Page slicing in Java

This technique gives a possible implementation for the CategoryBpPageSizeLimit and CategoryBpPageSizeUsable using JSR-188 and SAX (Simple API for XML) Java APIs.

The idea is to use an XML document analyzer based on events (like SAX) to process the elements taking into account that the number of bytes already processed in the current slice of a larger page cannot exceed a maximum.

SAX has been chosen instead of other options (like DOM) in order to save memory use during the analysis of a document.

If the resource to be splitted was a WML document, JSR-188 might be used to get the maximum decksize and split the resource in units with a maximum weight of "decksize". Unluckily, it is not easy to guess maximum weight for a page in CC/PP or UAProf for non-WML resources (XHTML-or-variants-based documents).

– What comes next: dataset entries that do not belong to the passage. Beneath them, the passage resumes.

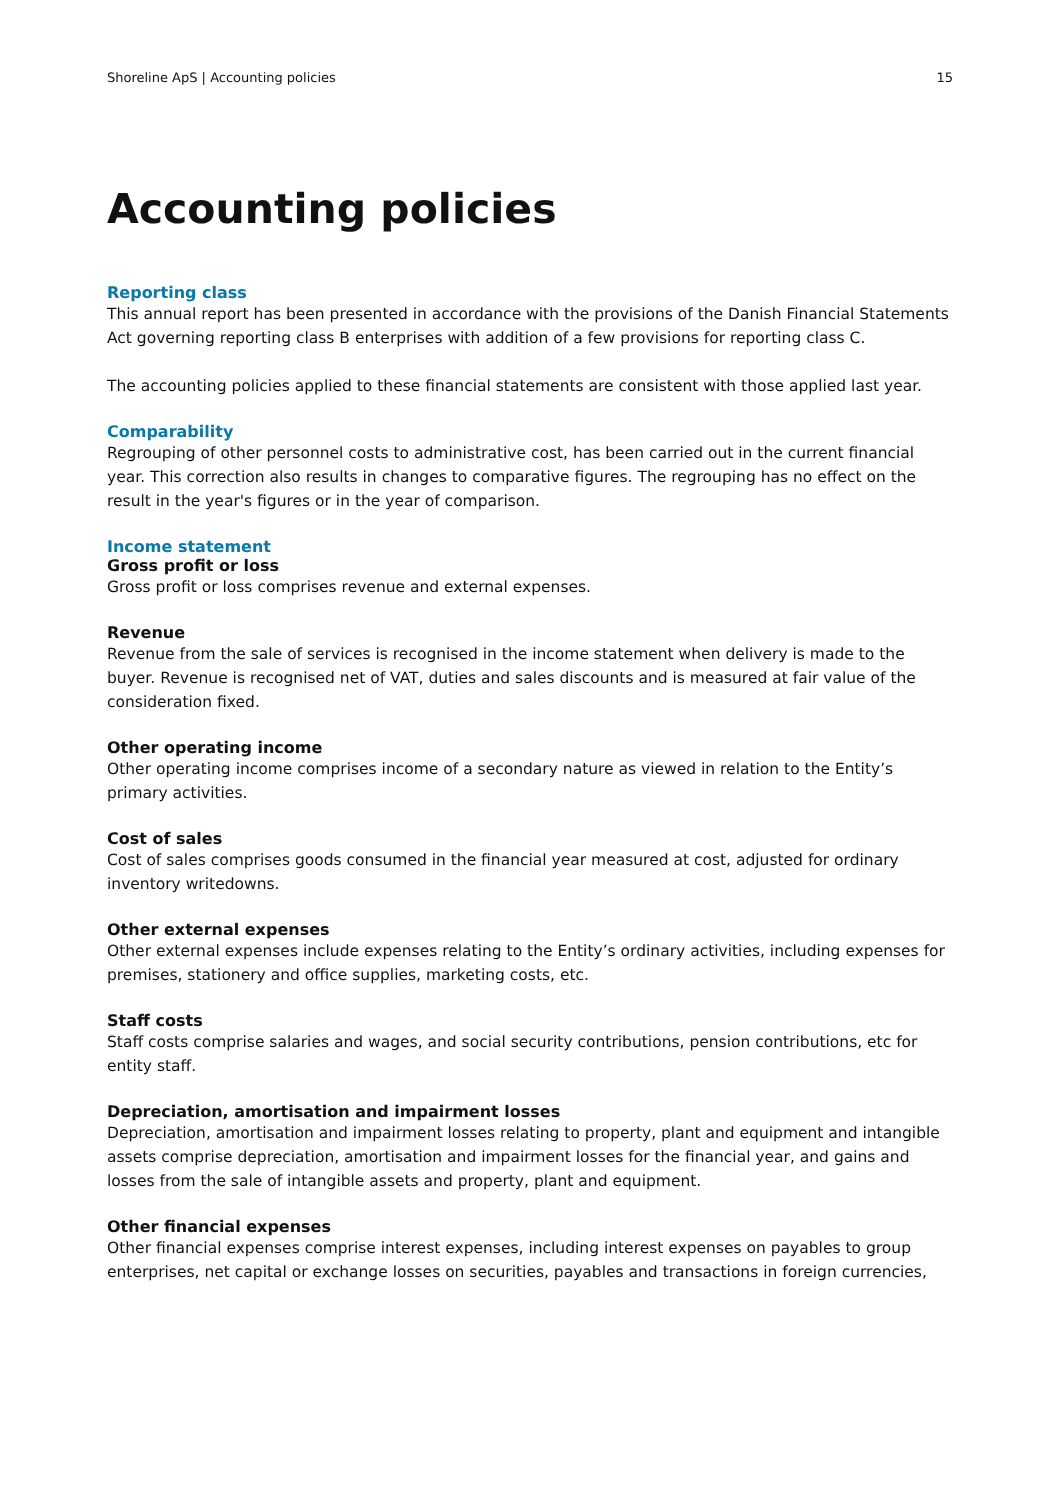Shoreline ApS | Accounting policies 15
Accounting policies
Reporting class
This annual report has been presented in accordance with the provisions of the Danish Financial Statements Act governing reporting class B enterprises with addition of a few provisions for reporting class C.
The accounting policies applied to these financial statements are consistent with those applied last year.
Comparability
Regrouping of other personnel costs to administrative cost, has been carried out in the current financial year. This correction also results in changes to comparative figures. The regrouping has no effect on the result in the year's figures or in the year of comparison.
Income statement
Gross profit or loss
Gross profit or loss comprises revenue and external expenses.
Revenue
Revenue from the sale of services is recognised in the income statement when delivery is made to the buyer. Revenue is recognised net of VAT, duties and sales discounts and is measured at fair value of the consideration fixed.
Other operating income
Other operating income comprises income of a secondary nature as viewed in relation to the Entity’s primary activities.
Cost of sales
Cost of sales comprises goods consumed in the financial year measured at cost, adjusted for ordinary inventory writedowns.
Other external expenses
Other external expenses include expenses relating to the Entity’s ordinary activities, including expenses for premises, stationery and office supplies, marketing costs, etc.
Staff costs
Staff costs comprise salaries and wages, and social security contributions, pension contributions, etc for entity staff.
Depreciation, amortisation and impairment losses
Depreciation, amortisation and impairment losses relating to property, plant and equipment and intangible assets comprise depreciation, amortisation and impairment losses for the financial year, and gains and losses from the sale of intangible assets and property, plant and equipment.
Other financial expenses
Other financial expenses comprise interest expenses, including interest expenses on payables to group enterprises, net capital or exchange losses on securities, payables and transactions in foreign currencies,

When trying documents as MWBP 1.0, with anchors referencing parts of the document, they do not exist in resulting sliced documents. A more refined version of the sample code should be created to achive this.

Pre-requisites:

A servlet container
JSR-188 API
SAX API

Implementation Steps:

Have a servlet container running
JSR-188 and SAX API installed and available for the application.
Create an application implemented by a servlet (SplitterExample.java) and an auxiliary class (MySplitter.java)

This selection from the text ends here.